I Will Be Safe When Everyone Else is Safe

Earlier in the pandemic we talked about herd immunity and ending SARS-CoV-2 transmission. That happy ending doesn't seem likely now; talk to a white-tailed deer in Iowa about it. Just don't get too close.

Many of us in the US are guilty of not giving enough voice to the global situation. We are all very pleased with availability of vaccines including boosters in our country, even though our immunization rates pale beside what less-resourced countries have accomplished. Let me point you to 2 sources to give you a view of the "pan" in this pandemic.

First is a great data source from Our World in Data. This site, updated daily, gives both quick and detailed looks at progress (or lack thereof) for COVID-19 vaccination across the globe. Note from the first map the horrific gaps in coverage in some countries, as well as the relatively poor showing in the resource-rich US. I probably don't need to remind you of how isolated outbreaks can become global problems very quickly.
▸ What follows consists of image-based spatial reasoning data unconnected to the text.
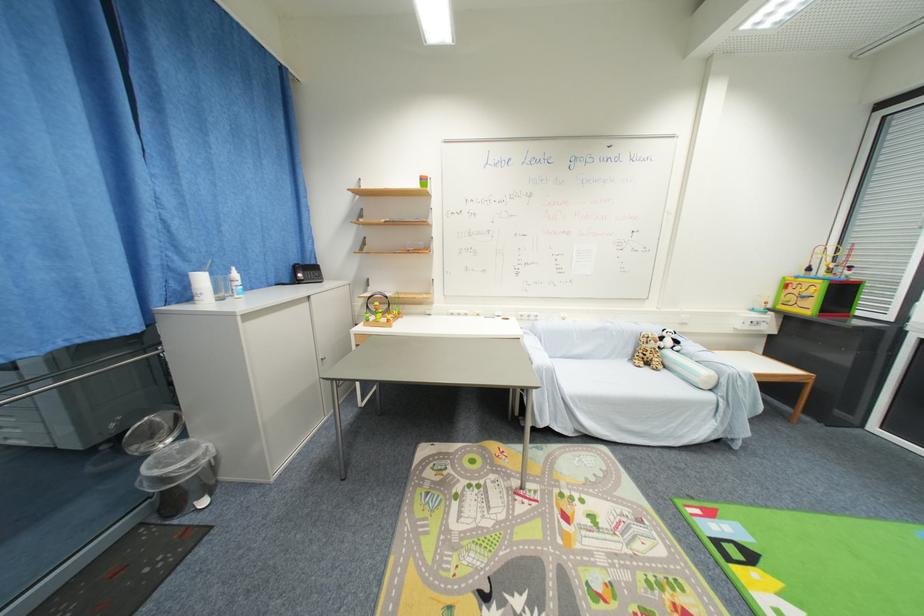
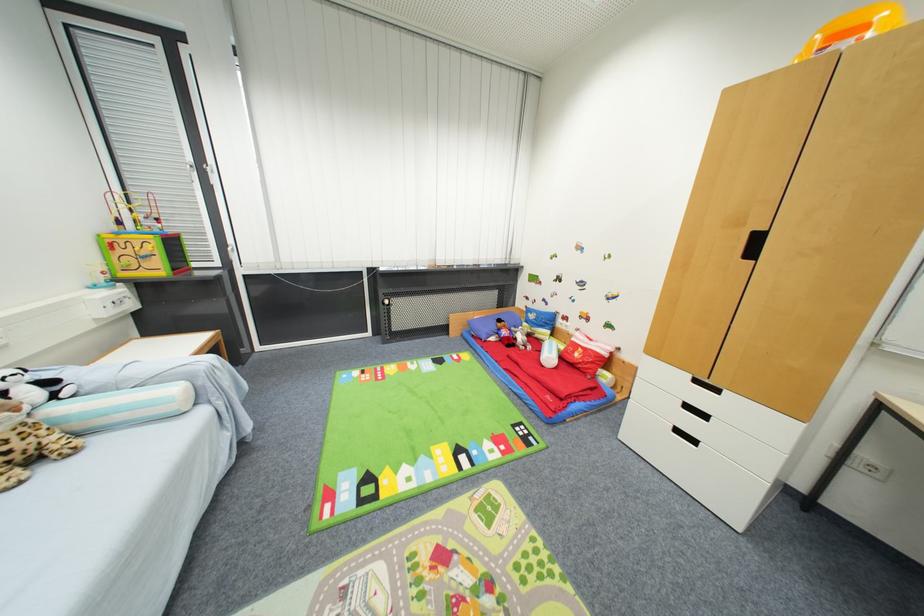
Locate, in the second image, the point that corresponds to pixel 682 342 in the first image.

(54, 384)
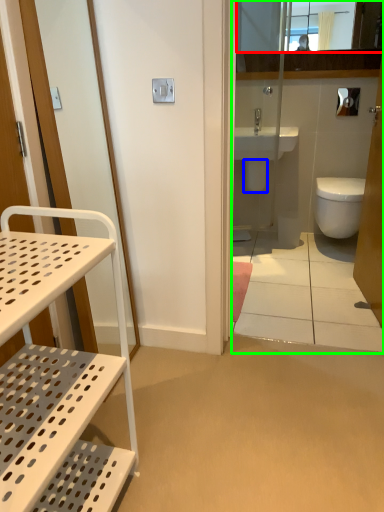
Question: Based on their relative distances, which object is nearer to mirror (highlighted by a red box)? Choose from bidet (highlighted by a blue box) and corridor (highlighted by a green box).

Choices:
 (A) bidet
 (B) corridor

Answer: (B)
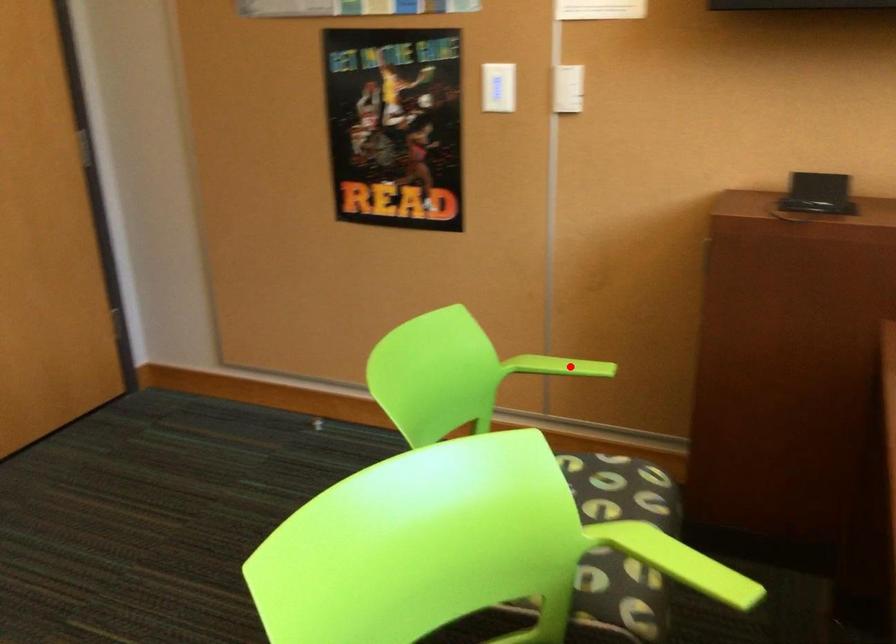
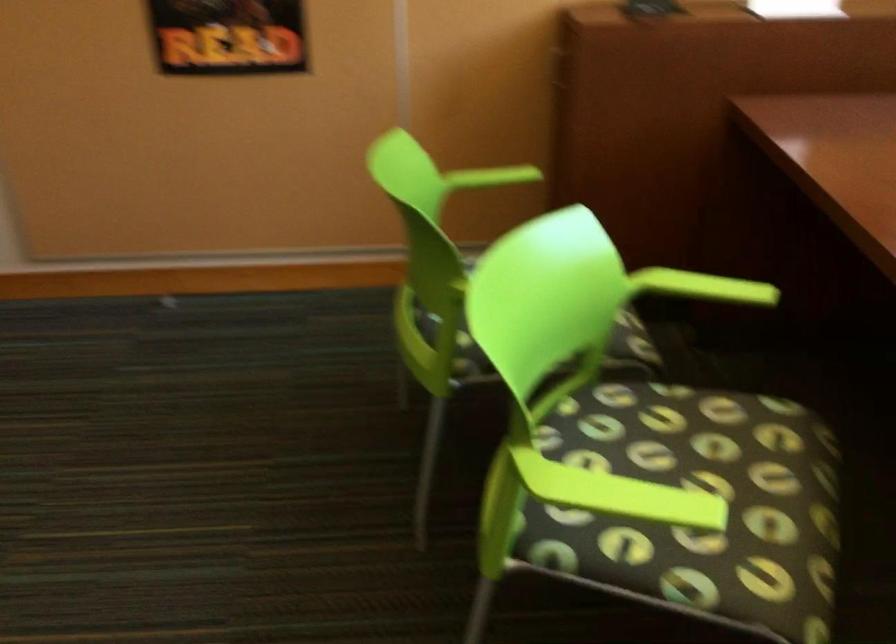
Question: I am providing you with two images of the same scene from different viewpoints. Given a red point in image1, look at the same physical point in image2. Is it:

Choices:
 (A) Closer to the viewpoint
 (B) Farther from the viewpoint

Answer: (B)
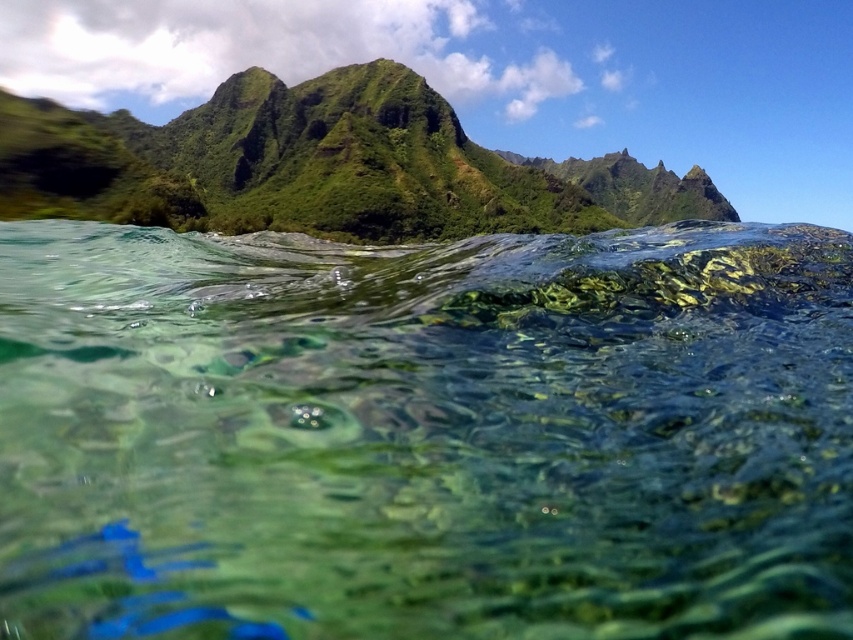
You are a diver exploring the underwater scene and want to swim towards the green grassy mountain at upper center. Which direction should you swim to reach it from the clear glassy water at center?

You should swim to the right from the clear glassy water at center to reach the green grassy mountain at upper center since the clear glassy water at center is to the left of the green grassy mountain at upper center.

You are a diver swimming underwater and want to reach the surface. Looking at the image, which object, the clear glassy water at center or the green grassy mountain at upper center, is located above the other?

The green grassy mountain at upper center is above the clear glassy water at center because the clear glassy water at center is positioned under it.

You are a diver with a 30 feet air supply remaining. You are currently at the surface and want to reach the point marked at coordinates point (521, 538). Can you safely reach that point with your current air supply?

The distance between you and point (521, 538) is 28.36 feet, so yes, you can safely reach it with your remaining 30 feet of air supply since it is within the available range.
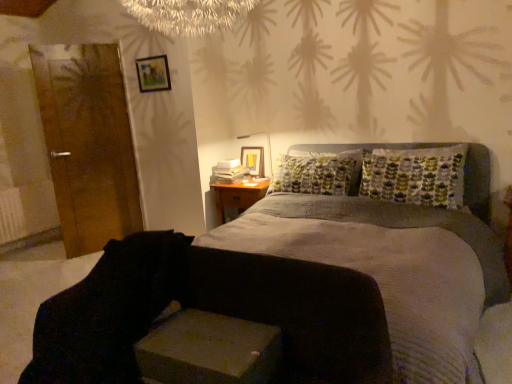
Question: Is the depth of textured gray bed at center less than that of black fabric swivel chair at lower left?

Choices:
 (A) no
 (B) yes

Answer: (B)

Question: Considering the relative positions of textured gray bed at center and black fabric swivel chair at lower left in the image provided, is textured gray bed at center to the left of black fabric swivel chair at lower left from the viewer's perspective?

Choices:
 (A) no
 (B) yes

Answer: (A)

Question: From a real-world perspective, does textured gray bed at center stand above black fabric swivel chair at lower left?

Choices:
 (A) no
 (B) yes

Answer: (A)

Question: Considering the relative positions of textured gray bed at center and black fabric swivel chair at lower left in the image provided, is textured gray bed at center to the right of black fabric swivel chair at lower left from the viewer's perspective?

Choices:
 (A) no
 (B) yes

Answer: (B)

Question: Is textured gray bed at center far away from black fabric swivel chair at lower left?

Choices:
 (A) no
 (B) yes

Answer: (A)

Question: From the image's perspective, is textured gray bed at center located beneath black fabric swivel chair at lower left?

Choices:
 (A) no
 (B) yes

Answer: (A)

Question: Considering the relative sizes of white plastic table lamp at upper center and wooden door at left in the image provided, is white plastic table lamp at upper center smaller than wooden door at left?

Choices:
 (A) yes
 (B) no

Answer: (A)

Question: Considering the relative sizes of white plastic table lamp at upper center and wooden door at left in the image provided, is white plastic table lamp at upper center taller than wooden door at left?

Choices:
 (A) no
 (B) yes

Answer: (A)

Question: From a real-world perspective, is white plastic table lamp at upper center physically below wooden door at left?

Choices:
 (A) yes
 (B) no

Answer: (A)

Question: Would you consider white plastic table lamp at upper center to be distant from wooden door at left?

Choices:
 (A) yes
 (B) no

Answer: (A)

Question: Considering the relative sizes of white plastic table lamp at upper center and wooden door at left in the image provided, is white plastic table lamp at upper center bigger than wooden door at left?

Choices:
 (A) yes
 (B) no

Answer: (B)

Question: Considering the relative positions of white plastic table lamp at upper center and wooden door at left in the image provided, is white plastic table lamp at upper center to the left of wooden door at left from the viewer's perspective?

Choices:
 (A) yes
 (B) no

Answer: (B)

Question: Can you confirm if black fabric swivel chair at lower left is wider than wooden door at left?

Choices:
 (A) yes
 (B) no

Answer: (A)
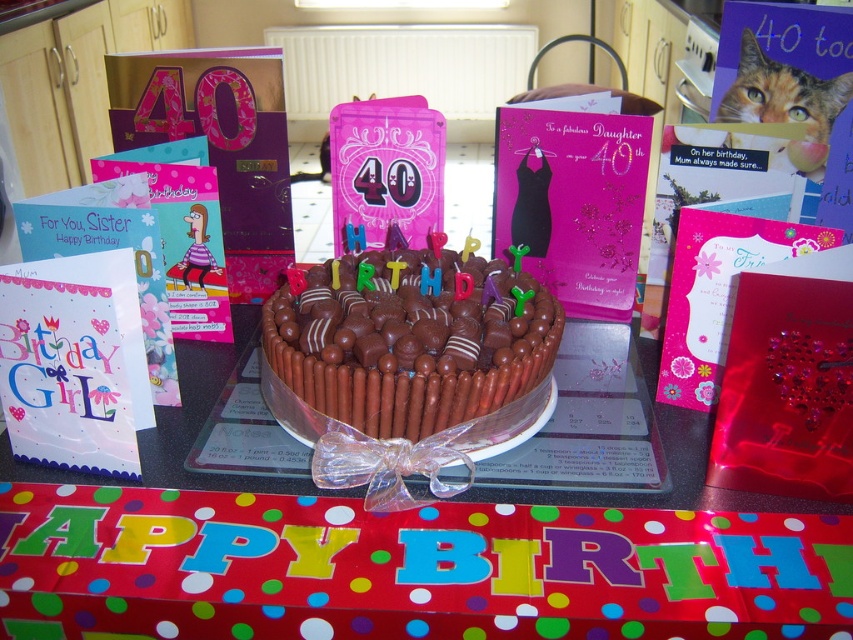
You are a photographer setting up for a birthday photo. You need to position the pink glittery dress at center and orange fur cat at upper right so that they are exactly 10 inches apart. Based on the current setup, do you need to move them closer or farther apart?

The current distance between the pink glittery dress at center and orange fur cat at upper right is 9.03 inches. To reach the desired 10 inches, you need to move them farther apart.

You are a photographer standing at a certain distance from the chocolate cake at center. You want to take a closeup shot of the cake without any distortion. The camera you are using has a minimum focusing distance of 40 centimeters. Can you take the photo as desired?

The distance of chocolate cake at center from camera is 50.08 centimeters, which is greater than the camera minimum focusing distance of 40 centimeters. Therefore, you can take the photo as desired without distortion.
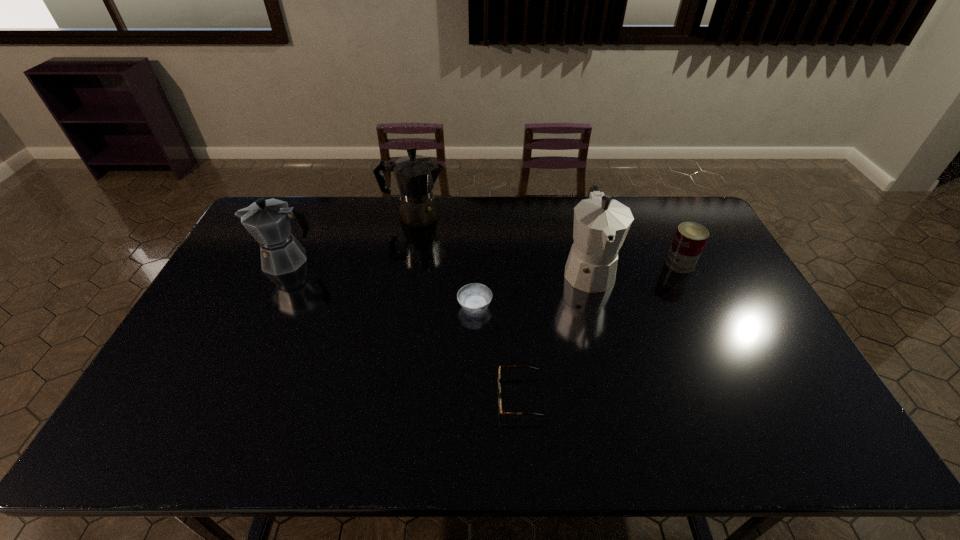
Locate an element on the screen. The image size is (960, 540). vacant region located 0.090m at the spout of the rightmost coffeepot is located at coordinates (602, 324).

The width and height of the screenshot is (960, 540). Find the location of `free space located on the pouring side of the second coffeepot from right to left`. free space located on the pouring side of the second coffeepot from right to left is located at coordinates (555, 216).

The width and height of the screenshot is (960, 540). Find the location of `free spot located 0.300m on the front label of the can`. free spot located 0.300m on the front label of the can is located at coordinates (575, 264).

I want to click on vacant region located 0.380m on the front label of the can, so click(x=550, y=264).

Where is `free spot located 0.130m on the front label of the can`? This screenshot has height=540, width=960. free spot located 0.130m on the front label of the can is located at coordinates (627, 264).

This screenshot has height=540, width=960. In order to click on vacant space located on the back of the ashtray in this screenshot , I will do `click(475, 267)`.

You are a GUI agent. You are given a task and a screenshot of the screen. Output one action in this format:
    pyautogui.click(x=<x>, y=<y>)
    Task: Click on the vacant region located 0.200m on the frame of the nearest object
    The width and height of the screenshot is (960, 540).
    Given the screenshot: What is the action you would take?
    pyautogui.click(x=418, y=396)

At what (x,y) coordinates should I click in order to perform the action: click on blank space located 0.370m on the frame of the nearest object. Please return your answer as a coordinate pair (x, y). Looking at the image, I should click on (349, 396).

This screenshot has width=960, height=540. I want to click on vacant space located 0.100m on the frame of the nearest object, so click(458, 396).

Locate an element on the screen. This screenshot has width=960, height=540. object present at the far edge is located at coordinates point(415,175).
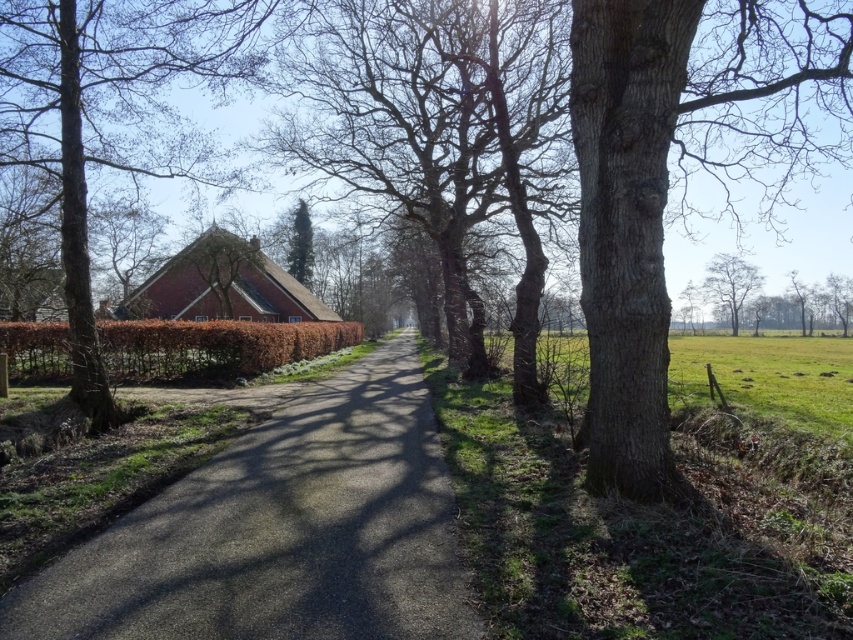
Question: Is gray rough bark tree at right positioned in front of bare bark tree at center?

Choices:
 (A) no
 (B) yes

Answer: (B)

Question: Does bare bark tree at center appear under brown textured hedge at left?

Choices:
 (A) no
 (B) yes

Answer: (A)

Question: Which object is positioned farthest from the brown textured hedge at left?

Choices:
 (A) bare bark tree at center
 (B) green leafy tree at center
 (C) smooth bark tree at upper right

Answer: (C)

Question: From the image, what is the correct spatial relationship of bare bark tree at center in relation to brown rough tree at left?

Choices:
 (A) left
 (B) right

Answer: (B)

Question: Which of the following is the closest to the observer?

Choices:
 (A) (363, 189)
 (B) (740, 280)

Answer: (A)

Question: Which point is farther to the camera?

Choices:
 (A) (251, 49)
 (B) (293, 244)
 (C) (795, 52)
 (D) (131, 525)

Answer: (B)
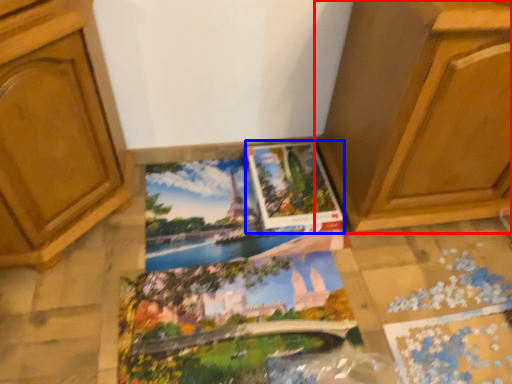
Question: Among these objects, which one is farthest to the camera, cabinetry (highlighted by a red box) or album (highlighted by a blue box)?

Choices:
 (A) cabinetry
 (B) album

Answer: (B)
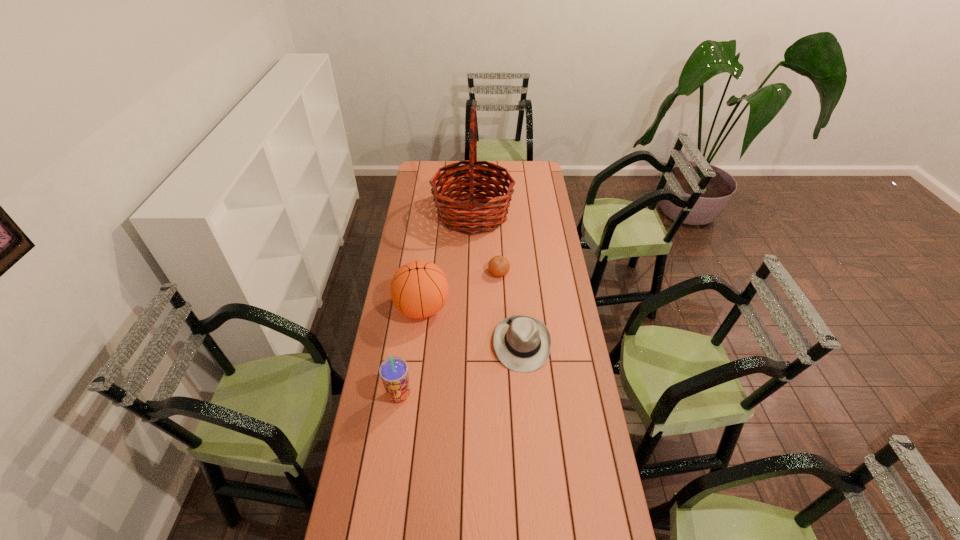
Image resolution: width=960 pixels, height=540 pixels. Find the location of `vacant space in between the nearest object and the basketball`. vacant space in between the nearest object and the basketball is located at coordinates (411, 352).

At what (x,y) coordinates should I click in order to perform the action: click on free spot between the tallest object and the clementine. Please return your answer as a coordinate pair (x, y). Image resolution: width=960 pixels, height=540 pixels. Looking at the image, I should click on (486, 244).

Identify the location of empty location between the clementine and the fourth tallest object. The width and height of the screenshot is (960, 540). (511, 308).

I want to click on free space between the smoothie and the shortest object, so click(449, 334).

In order to click on vacant space that's between the farthest object and the basketball in this screenshot , I will do `click(447, 261)`.

Find the location of a particular element. The image size is (960, 540). free spot between the second shortest object and the basketball is located at coordinates (472, 326).

At what (x,y) coordinates should I click in order to perform the action: click on object that is the second closest to the smoothie. Please return your answer as a coordinate pair (x, y). Looking at the image, I should click on (522, 343).

The width and height of the screenshot is (960, 540). Find the location of `the closest object relative to the fourth tallest object`. the closest object relative to the fourth tallest object is located at coordinates (419, 289).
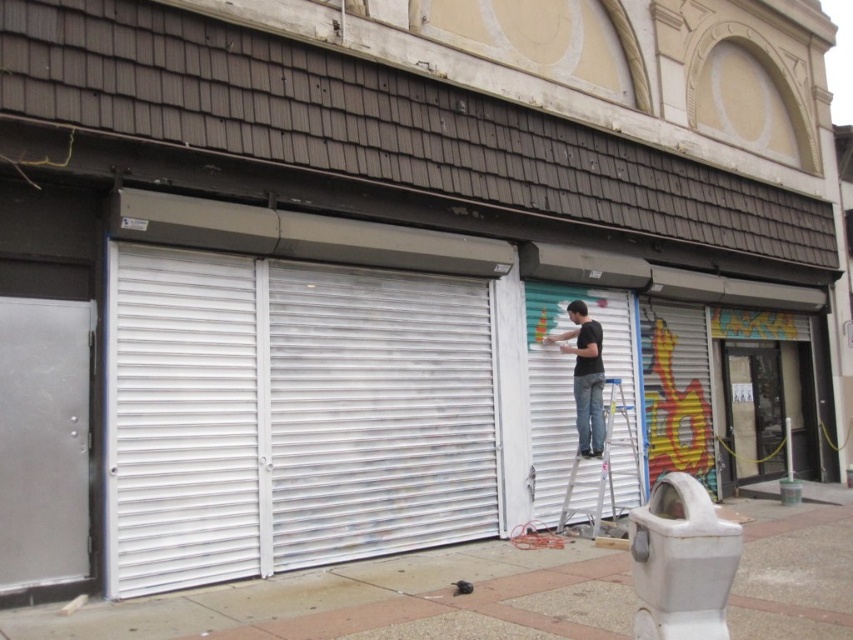
Who is more forward, (x=469, y=365) or (x=158, y=400)?

Positioned in front is point (x=158, y=400).

Locate an element on the screen. white corrugated metal at left is located at coordinates (292, 417).

Is point (74, 516) behind point (622, 435)?

No.

Does brushed metal garage door at left appear on the right side of metallic silver ladder at center?

In fact, brushed metal garage door at left is to the left of metallic silver ladder at center.

Does point (38, 298) lie in front of point (611, 440)?

That is True.

Locate an element on the screen. This screenshot has height=640, width=853. brushed metal garage door at left is located at coordinates (44, 442).

Who is more distant from viewer, (704,449) or (561,520)?

The point (704,449) is more distant.

Who is higher up, multicolored painted metal shutter at right or metallic silver ladder at center?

Remember Ebola?

Second is an article appearing recently in the BMJ that looked at life expectancy and premature mortality from the pandemic in 37 upper-middle and high income countries utilizing corrections for population age spectrum and other factors not often considered in this type of report. The US was second-worst to Russia in changes in life expectancy for populations, far worse than countries at the other end of the analysis such as Iceland, Denmark, Norway, South Korea, Taiwan, and New Zealand. Although all of those countries have differing circumstances, we can learn much from study of their mitigation strategies.